Diplomat and the help
Similarly,
with Ms. Khobragade, we need to ask: is there a right to a “maid”? If
it is too expensive to maintain one with decent “wages,” perhaps we
ought to do the work ourselves? However, if the government of India
thinks that its public “servants” abroad are entitled to one, they
should pay for it, at rates considered lawful by the country in
question.
Secondly, why should the law continue to
privilege this superior class of “immune” diplomats? What lofty societal
purpose does it serve? A blind adherence to the law simply sees us
arguing endlessly on the diplomat vs consular distinction, prompting the
Indian government to simply requalify her as a “diplomat” to enjoy the
immunity retrospectively. How delightful!
And lastly,
the retaliatory measures by India in removing security around the U.S.
embassy premises.
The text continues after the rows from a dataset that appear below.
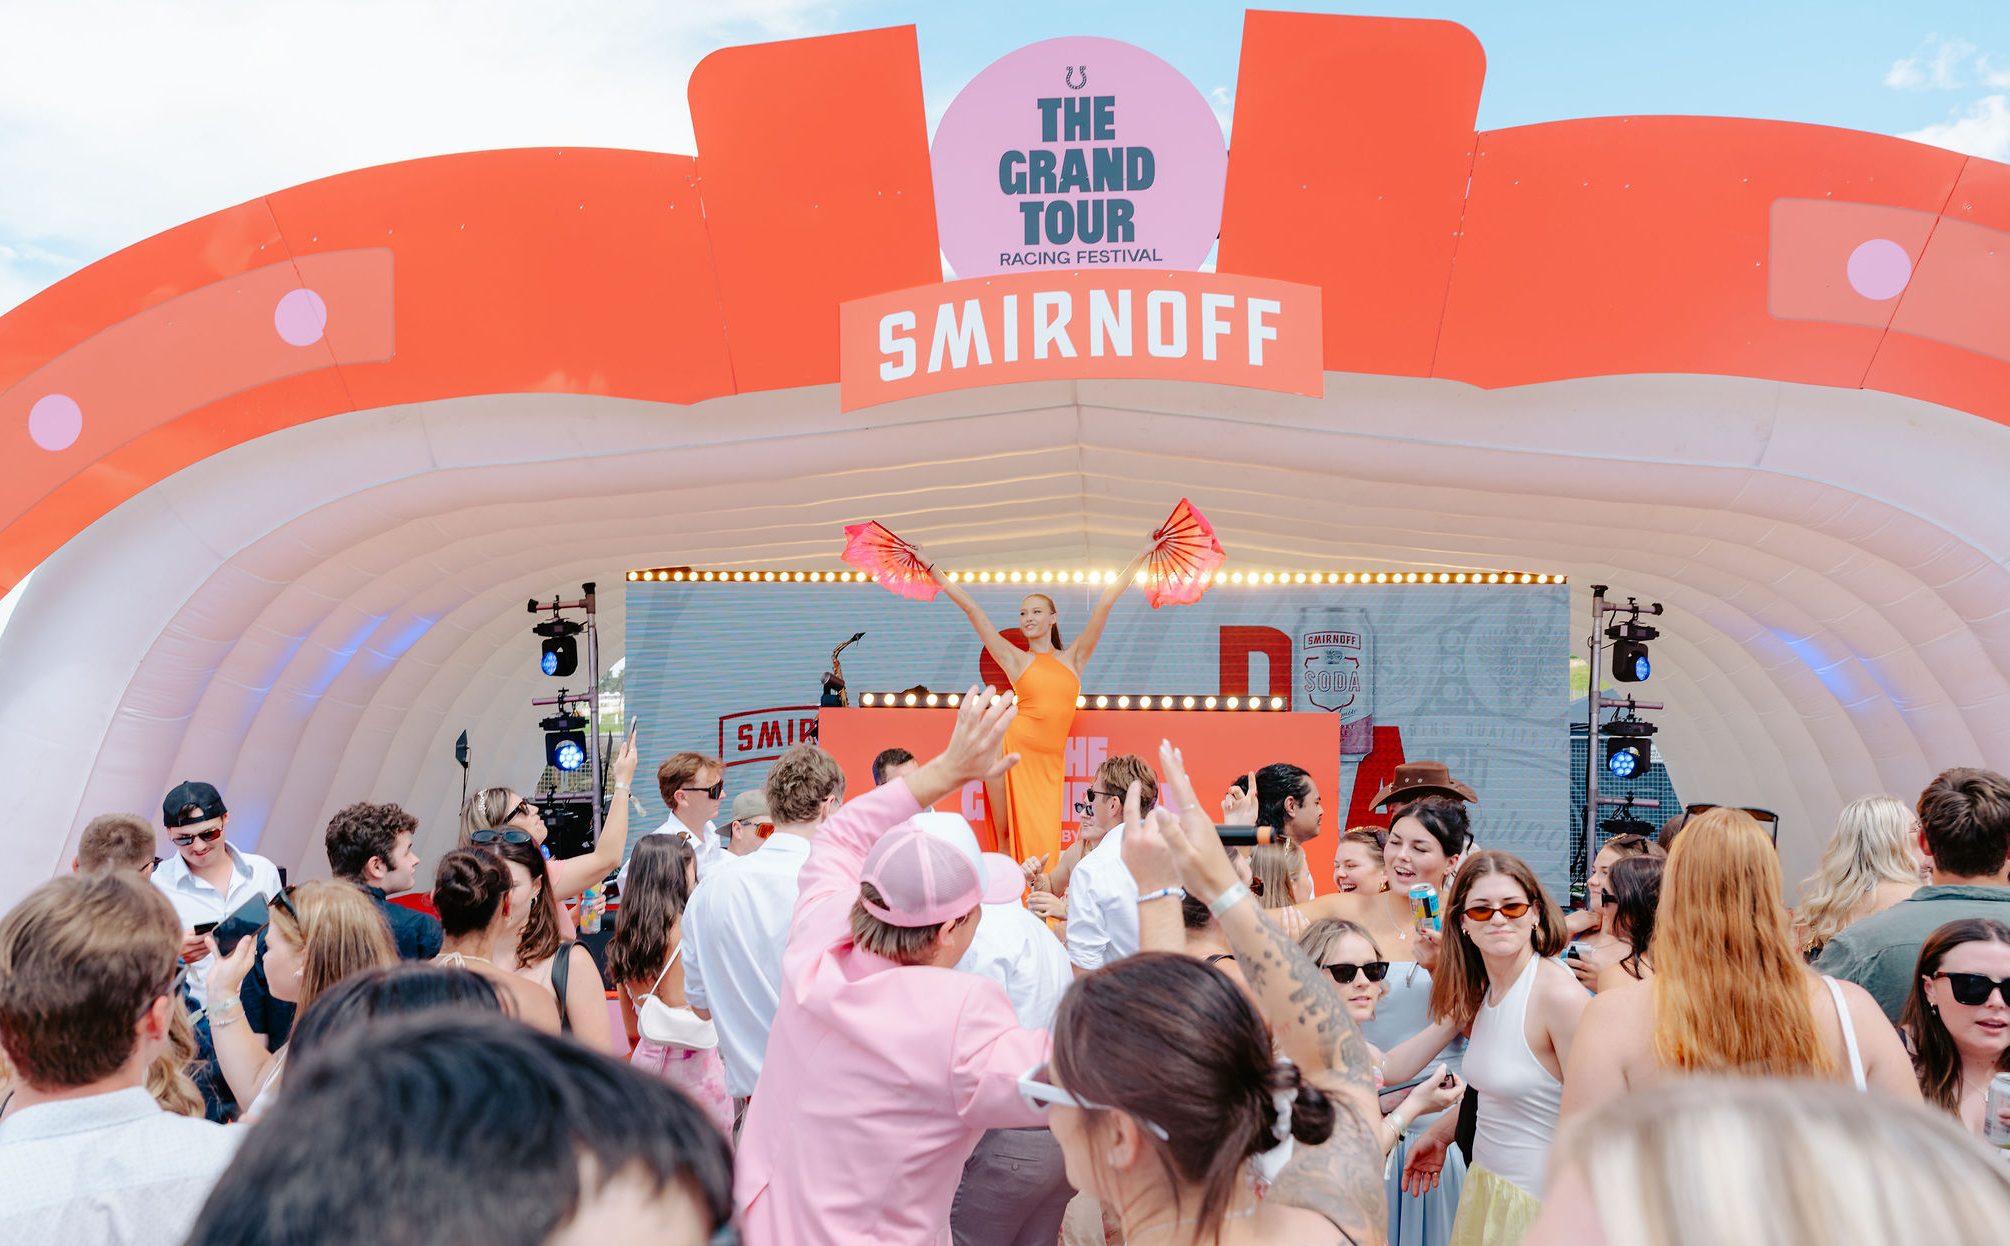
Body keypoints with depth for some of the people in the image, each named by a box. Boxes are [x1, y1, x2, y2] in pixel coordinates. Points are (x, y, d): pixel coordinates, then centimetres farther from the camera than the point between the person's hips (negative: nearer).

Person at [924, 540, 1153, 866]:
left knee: (1043, 842, -2)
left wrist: (1141, 557, 17)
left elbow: (1105, 603, 14)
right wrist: (930, 567, 8)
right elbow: (971, 608, 7)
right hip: (1012, 752, -2)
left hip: (1048, 762, 2)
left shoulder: (1074, 658, 12)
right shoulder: (1016, 659, 7)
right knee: (1008, 838, -5)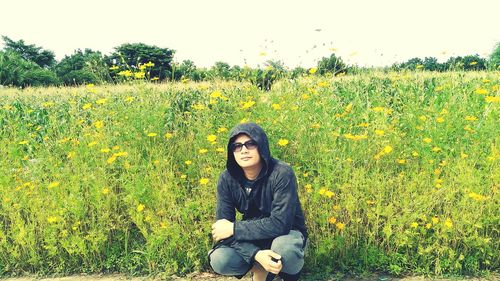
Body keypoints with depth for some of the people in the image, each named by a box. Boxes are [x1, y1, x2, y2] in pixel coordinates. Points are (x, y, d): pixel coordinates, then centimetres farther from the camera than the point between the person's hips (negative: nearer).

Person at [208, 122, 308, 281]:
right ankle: (259, 268, 5)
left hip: (285, 234, -2)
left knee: (283, 248, -37)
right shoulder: (227, 179, -14)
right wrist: (256, 254, -33)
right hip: (252, 239, 3)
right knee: (219, 261, -25)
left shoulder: (282, 174, -26)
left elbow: (280, 223, -30)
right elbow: (223, 227, -17)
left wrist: (233, 228, -26)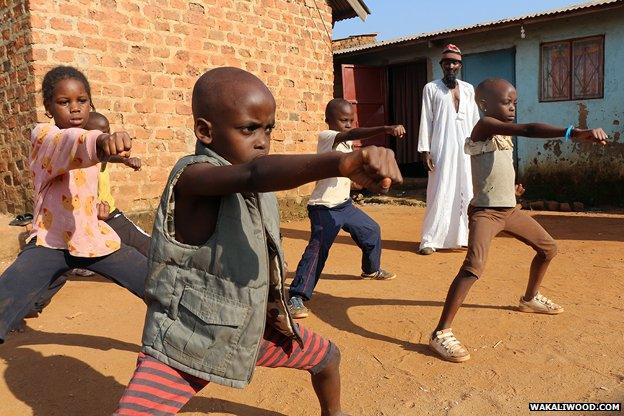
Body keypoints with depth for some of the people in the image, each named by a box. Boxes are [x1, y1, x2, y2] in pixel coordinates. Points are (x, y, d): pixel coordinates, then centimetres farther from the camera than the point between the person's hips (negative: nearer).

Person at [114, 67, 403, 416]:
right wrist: (339, 163, -65)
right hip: (184, 341, -7)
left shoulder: (259, 189, -2)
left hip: (252, 330, 7)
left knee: (327, 357, 20)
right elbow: (255, 175, -49)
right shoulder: (193, 176, -27)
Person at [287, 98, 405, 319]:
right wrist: (386, 129, -46)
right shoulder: (326, 136, -17)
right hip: (324, 208, -9)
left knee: (372, 231, 22)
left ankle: (372, 269, 47)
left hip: (345, 204, 9)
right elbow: (354, 134, -35)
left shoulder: (346, 142, 11)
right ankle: (296, 297, -12)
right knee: (317, 250, -17)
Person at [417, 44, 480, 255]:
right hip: (442, 149, -4)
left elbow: (475, 121, 14)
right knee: (439, 194, -5)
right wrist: (425, 150, -9)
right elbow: (426, 121, -1)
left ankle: (465, 237, 14)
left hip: (466, 149, 4)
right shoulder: (431, 88, 5)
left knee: (467, 193, 4)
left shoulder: (469, 89, 14)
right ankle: (429, 240, 1)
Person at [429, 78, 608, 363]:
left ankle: (530, 299, 44)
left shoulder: (504, 132, 13)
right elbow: (528, 130, -32)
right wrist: (575, 133, -41)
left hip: (510, 210, 10)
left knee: (549, 248, 21)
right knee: (474, 267, -28)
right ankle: (441, 333, -22)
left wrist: (508, 188, 16)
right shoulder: (485, 125, -16)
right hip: (485, 212, -10)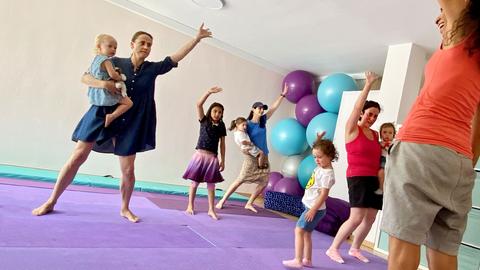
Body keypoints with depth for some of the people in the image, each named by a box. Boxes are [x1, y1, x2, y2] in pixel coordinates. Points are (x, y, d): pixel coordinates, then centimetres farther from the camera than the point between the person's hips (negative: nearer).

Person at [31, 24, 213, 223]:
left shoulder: (152, 69, 2)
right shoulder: (115, 63, -2)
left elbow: (176, 57, -2)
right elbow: (85, 77, -1)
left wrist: (197, 38, -4)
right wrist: (102, 83, -22)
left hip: (130, 124, 2)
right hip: (102, 115, -1)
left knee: (128, 170, 3)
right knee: (77, 157, -1)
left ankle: (125, 209, 26)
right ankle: (51, 202, 14)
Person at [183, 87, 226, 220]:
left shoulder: (221, 126, 7)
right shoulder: (204, 120, 2)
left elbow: (222, 144, 10)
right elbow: (199, 105, -10)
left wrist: (223, 160, 6)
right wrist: (209, 92, -19)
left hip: (212, 157, 2)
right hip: (200, 155, -1)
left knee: (211, 184, 7)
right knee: (195, 182, 5)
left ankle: (211, 210, 15)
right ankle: (190, 206, 18)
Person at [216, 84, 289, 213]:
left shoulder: (263, 120, 5)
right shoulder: (247, 124, -11)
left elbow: (274, 107, 7)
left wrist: (282, 95, 6)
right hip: (252, 156, -6)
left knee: (264, 181, 4)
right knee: (241, 180, -5)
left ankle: (249, 203, 15)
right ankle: (222, 200, 4)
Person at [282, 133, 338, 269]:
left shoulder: (327, 174, -20)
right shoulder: (320, 167, 6)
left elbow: (324, 194, -24)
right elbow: (317, 149, 24)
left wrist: (313, 210, -25)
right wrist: (318, 140, 12)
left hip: (315, 208, -10)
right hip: (310, 206, 10)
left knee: (299, 230, -11)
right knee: (306, 233, 14)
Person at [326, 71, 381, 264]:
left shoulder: (375, 134, 14)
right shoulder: (352, 129, -3)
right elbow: (357, 106, -15)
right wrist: (368, 85, -16)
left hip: (374, 178, 7)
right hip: (357, 177, -7)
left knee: (370, 218, 6)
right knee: (356, 218, -14)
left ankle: (355, 249, 24)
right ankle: (333, 248, 0)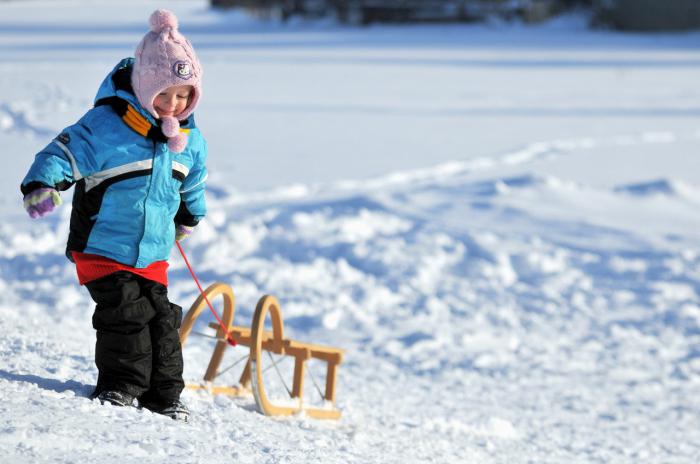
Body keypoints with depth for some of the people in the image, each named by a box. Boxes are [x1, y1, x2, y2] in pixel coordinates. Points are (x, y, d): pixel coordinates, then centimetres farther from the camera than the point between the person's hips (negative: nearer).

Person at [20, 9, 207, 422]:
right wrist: (42, 186, -40)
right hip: (102, 248, -5)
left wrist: (189, 218, 38)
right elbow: (64, 152, -22)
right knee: (125, 314, -14)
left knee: (161, 318, 4)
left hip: (153, 254, 5)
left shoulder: (189, 139, 3)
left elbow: (193, 182, 22)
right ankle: (121, 386, -1)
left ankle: (163, 395, 14)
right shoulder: (106, 125, -18)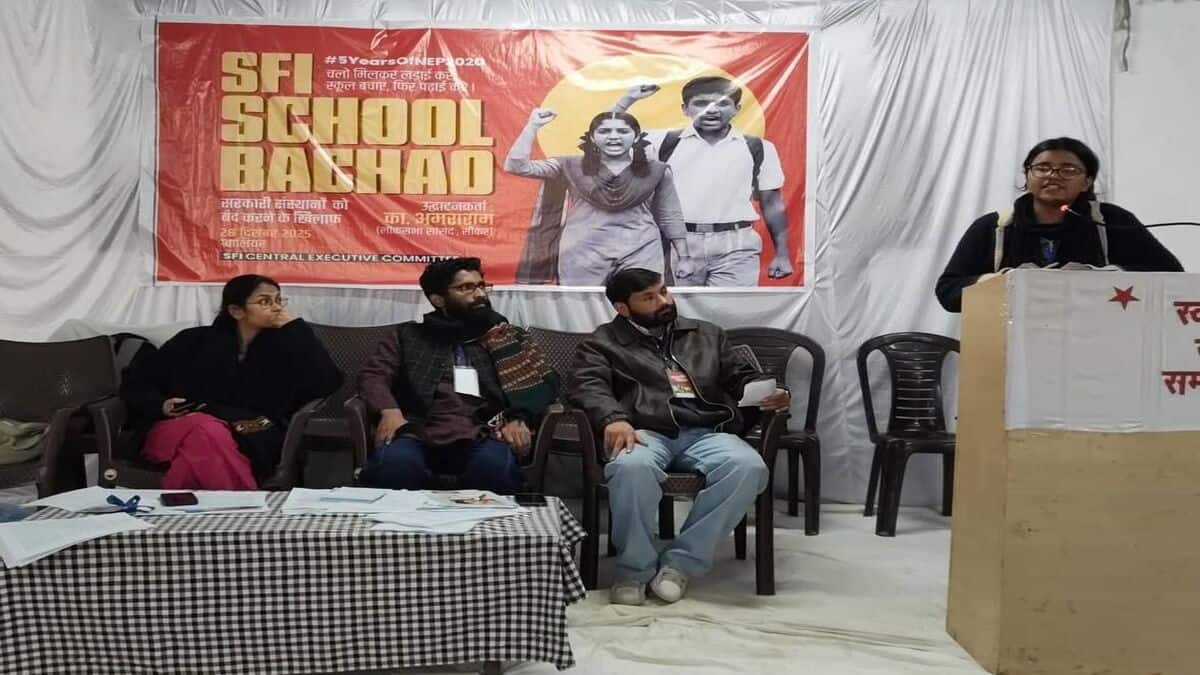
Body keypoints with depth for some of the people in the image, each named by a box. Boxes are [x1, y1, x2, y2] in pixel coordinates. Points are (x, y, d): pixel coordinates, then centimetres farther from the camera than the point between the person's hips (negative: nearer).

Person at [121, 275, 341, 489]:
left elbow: (327, 383, -3)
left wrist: (295, 328, 1)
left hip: (246, 439, 0)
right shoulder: (195, 341, 12)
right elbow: (135, 382, 17)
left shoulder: (281, 348, 14)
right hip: (179, 429, 0)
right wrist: (161, 405, -6)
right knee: (208, 433, -36)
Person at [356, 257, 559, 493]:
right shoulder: (411, 336, 23)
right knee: (393, 463, -33)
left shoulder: (506, 337, 22)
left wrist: (520, 418, -8)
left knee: (497, 466, -35)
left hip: (481, 436, 0)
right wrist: (389, 410, -9)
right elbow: (373, 375, 13)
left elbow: (544, 381, 12)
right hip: (420, 434, 0)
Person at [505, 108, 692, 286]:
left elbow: (670, 218, 12)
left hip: (641, 254, 0)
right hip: (583, 253, 0)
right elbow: (516, 166, -2)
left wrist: (684, 259, 8)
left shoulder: (656, 171, 6)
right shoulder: (571, 167, 4)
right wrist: (533, 125, -4)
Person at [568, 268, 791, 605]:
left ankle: (681, 561, -19)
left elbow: (741, 377, 27)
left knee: (748, 467, -30)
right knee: (632, 467, -39)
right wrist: (612, 418, -23)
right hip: (646, 432, -3)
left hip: (707, 432, 3)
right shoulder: (603, 342, 16)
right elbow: (586, 385, -1)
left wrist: (768, 394, 3)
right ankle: (635, 568, -16)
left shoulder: (706, 334, 28)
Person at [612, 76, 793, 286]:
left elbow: (772, 203, 10)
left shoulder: (758, 148, 6)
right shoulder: (664, 142, 4)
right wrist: (628, 99, -6)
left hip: (735, 246, 0)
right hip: (676, 242, 1)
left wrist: (782, 253, 6)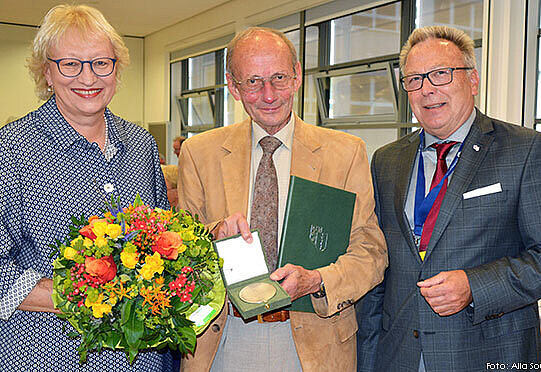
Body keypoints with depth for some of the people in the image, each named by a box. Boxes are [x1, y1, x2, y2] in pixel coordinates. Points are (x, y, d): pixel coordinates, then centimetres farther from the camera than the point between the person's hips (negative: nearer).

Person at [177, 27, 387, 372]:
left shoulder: (347, 152, -3)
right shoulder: (198, 152, 0)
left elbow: (371, 252, -5)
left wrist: (317, 280, -23)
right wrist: (215, 234, -19)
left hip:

We now have legal eagles splitting hairs on whether or
not such retaliatory measures are permissible under international law.
Blissfully forgetting that we are a nation whose “father” once famously
said: “An eye for an eye makes the whole world go blind.”
On
the other side of the fence, however, we need to ask: was the response
to this alleged felony (visa fraud in which both parties were complicit,
and failure to pay the minimum wage) in terms of handcuffing and
strip-searching proportionate? Why should a diverse range of “illegal”
acts automatically answer to the charge of “crime,” with all its
attendant public shaming consequences, without regard to the nature and
gravity of the offence?
Section 377
Vikram Seth exemplified this sentiment so powerfully in a recent “criminal” cover in
India Today
, taking issue with the Supreme Court’s treatment of some kinds of love
as more equal than others. In an unfortunate outlier of a decision, the
court abdicates its constitutional duty to protect a minority against
the tyranny of the majority, relying instead on the sanctity of a
sanctimonious Victorian law that drew a problematic distinction between
the “natural” and the “unnatural.” The court effectively unleashed a
decision that was more political than legal, failing to convince even
within its own narrow frame of judicial restraint.
In
the end, those searching for answers within the four corners of the law
are setting themselves up for failure. For the law is severely limited
and these are part of a wider ecosystem of issues that are best resolved
through a more holistic approach. As we tread into the New Year, let us
begin to view the law as not an “end” in itself, but as a mere spoke in
the wider societal wheel, a spoke requiring constant re-evaluation and
recalibration. That might well be a good start towards appreciating that
relativity applies not just to light but also to notions of fair and
foul.
(Shamnad Basheer is Ministry of Human Resource Development Professor
of Law at the WB National University of Juridical Sciences, Kolkata.)